Last Edit, after the great response of Stephen C. What are the tools to undestand why Payara/GC doesn't destroy the old object?


Solution

  • I can guess that the application server is trying to use two different classes of two different classloaders but is there a way to prevent it to do this behavior?

    Yes, that's what I think is happening. If identical .class files are loaded by different classloaders, the resulting runtime types are different and cannot by cast.

    There are three ways to avoid this:

    1. Don't pass or share these objects between different webapps.

    2. Move the JARs that define the classes that need to be shared into the web container's shared library area ... so that they are loaded by the webcontainer's classloader rather than the webapp classloader(s).

    3. If the classes need to be loaded by multiple webapp classloaders (e.g. because the have the same name but different implementations) you may need to rearchitect your application so that the classes implement a common interface that is loaded by a single classloader. If your webapp code then only casts to the shared interface, you won't run into this problem.

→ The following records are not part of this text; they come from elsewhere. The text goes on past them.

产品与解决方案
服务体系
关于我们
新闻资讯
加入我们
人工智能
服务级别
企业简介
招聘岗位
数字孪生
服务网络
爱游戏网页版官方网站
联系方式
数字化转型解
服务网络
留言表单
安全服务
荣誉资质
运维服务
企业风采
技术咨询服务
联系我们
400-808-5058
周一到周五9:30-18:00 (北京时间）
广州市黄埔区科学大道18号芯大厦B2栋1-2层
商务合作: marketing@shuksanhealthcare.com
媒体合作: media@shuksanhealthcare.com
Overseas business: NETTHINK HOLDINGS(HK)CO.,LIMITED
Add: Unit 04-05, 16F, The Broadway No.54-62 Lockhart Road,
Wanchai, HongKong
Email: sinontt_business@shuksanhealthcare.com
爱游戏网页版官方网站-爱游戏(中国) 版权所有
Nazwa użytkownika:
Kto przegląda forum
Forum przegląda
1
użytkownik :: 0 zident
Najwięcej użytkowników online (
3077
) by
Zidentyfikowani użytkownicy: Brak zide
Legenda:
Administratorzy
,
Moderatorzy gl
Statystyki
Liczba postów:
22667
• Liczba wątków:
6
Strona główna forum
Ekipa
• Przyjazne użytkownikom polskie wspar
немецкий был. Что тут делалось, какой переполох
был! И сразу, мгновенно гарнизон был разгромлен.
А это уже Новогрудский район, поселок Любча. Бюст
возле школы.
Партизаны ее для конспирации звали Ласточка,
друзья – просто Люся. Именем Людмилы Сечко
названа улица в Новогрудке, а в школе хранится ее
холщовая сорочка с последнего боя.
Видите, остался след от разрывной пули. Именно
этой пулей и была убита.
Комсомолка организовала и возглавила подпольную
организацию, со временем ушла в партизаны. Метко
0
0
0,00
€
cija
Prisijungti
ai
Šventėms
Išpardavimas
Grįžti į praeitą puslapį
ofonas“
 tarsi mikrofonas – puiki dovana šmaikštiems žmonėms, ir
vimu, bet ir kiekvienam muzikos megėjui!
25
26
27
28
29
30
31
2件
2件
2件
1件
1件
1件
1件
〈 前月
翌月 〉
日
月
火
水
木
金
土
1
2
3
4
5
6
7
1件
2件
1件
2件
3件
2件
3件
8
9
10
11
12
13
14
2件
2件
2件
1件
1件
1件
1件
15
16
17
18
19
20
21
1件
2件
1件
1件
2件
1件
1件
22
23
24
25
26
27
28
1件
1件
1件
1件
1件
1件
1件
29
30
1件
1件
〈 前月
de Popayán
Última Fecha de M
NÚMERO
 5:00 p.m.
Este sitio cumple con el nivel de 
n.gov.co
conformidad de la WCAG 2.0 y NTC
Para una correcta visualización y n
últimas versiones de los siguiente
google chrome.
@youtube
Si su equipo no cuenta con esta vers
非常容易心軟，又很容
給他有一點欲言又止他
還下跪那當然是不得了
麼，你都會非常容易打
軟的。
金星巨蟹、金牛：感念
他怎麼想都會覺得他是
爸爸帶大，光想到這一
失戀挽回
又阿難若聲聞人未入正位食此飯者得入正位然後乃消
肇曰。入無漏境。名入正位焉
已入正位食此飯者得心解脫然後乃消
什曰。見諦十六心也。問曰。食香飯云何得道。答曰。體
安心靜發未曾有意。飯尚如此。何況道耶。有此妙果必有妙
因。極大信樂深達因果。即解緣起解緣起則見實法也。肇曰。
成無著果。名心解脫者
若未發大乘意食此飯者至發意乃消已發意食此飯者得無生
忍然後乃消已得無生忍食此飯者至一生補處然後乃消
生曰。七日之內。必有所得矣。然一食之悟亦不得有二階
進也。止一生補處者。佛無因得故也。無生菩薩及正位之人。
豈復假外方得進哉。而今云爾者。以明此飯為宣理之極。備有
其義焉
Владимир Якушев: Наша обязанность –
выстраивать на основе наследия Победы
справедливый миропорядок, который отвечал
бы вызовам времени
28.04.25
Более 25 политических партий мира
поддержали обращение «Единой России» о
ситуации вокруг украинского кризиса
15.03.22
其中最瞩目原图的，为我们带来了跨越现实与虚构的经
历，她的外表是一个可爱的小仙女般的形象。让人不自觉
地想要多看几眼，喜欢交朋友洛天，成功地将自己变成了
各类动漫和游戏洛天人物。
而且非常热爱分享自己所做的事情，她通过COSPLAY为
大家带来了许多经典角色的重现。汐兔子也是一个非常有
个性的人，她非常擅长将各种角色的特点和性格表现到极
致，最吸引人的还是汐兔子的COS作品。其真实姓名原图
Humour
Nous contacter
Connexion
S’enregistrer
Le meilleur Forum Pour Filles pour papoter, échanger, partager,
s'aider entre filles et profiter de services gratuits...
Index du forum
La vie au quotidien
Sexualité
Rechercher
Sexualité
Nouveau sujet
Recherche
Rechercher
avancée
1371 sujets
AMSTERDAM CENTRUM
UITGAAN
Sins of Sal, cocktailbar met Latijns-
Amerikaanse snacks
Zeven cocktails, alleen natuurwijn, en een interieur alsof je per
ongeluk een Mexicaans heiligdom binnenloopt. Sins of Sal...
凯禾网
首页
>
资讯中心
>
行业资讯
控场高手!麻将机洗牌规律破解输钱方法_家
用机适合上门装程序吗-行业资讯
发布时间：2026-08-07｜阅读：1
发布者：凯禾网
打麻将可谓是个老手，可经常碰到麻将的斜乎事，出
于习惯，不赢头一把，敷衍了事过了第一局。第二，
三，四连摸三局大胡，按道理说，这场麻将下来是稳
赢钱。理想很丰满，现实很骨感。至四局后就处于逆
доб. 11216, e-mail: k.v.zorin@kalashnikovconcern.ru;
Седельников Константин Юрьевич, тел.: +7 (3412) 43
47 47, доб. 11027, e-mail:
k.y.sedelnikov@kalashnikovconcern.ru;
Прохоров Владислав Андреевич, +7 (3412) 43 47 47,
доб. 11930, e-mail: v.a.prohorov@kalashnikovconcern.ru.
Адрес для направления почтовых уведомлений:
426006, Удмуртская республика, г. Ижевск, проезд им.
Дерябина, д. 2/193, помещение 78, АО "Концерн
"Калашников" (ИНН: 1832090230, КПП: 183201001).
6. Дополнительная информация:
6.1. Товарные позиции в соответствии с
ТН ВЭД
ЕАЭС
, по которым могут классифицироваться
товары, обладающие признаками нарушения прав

    What if the web app is the same? (so when the application redeploy the same app)

    If that is the case, then it sounds like the problem is that your webapp's shutdown code is not doing the right thing. Java objects created by the earlier deployment of the webapp are leaking into the later one.

    • Check that something is not caching application objects.
    • Check that application objects are not hiding in session state or thread-locals, or something like that.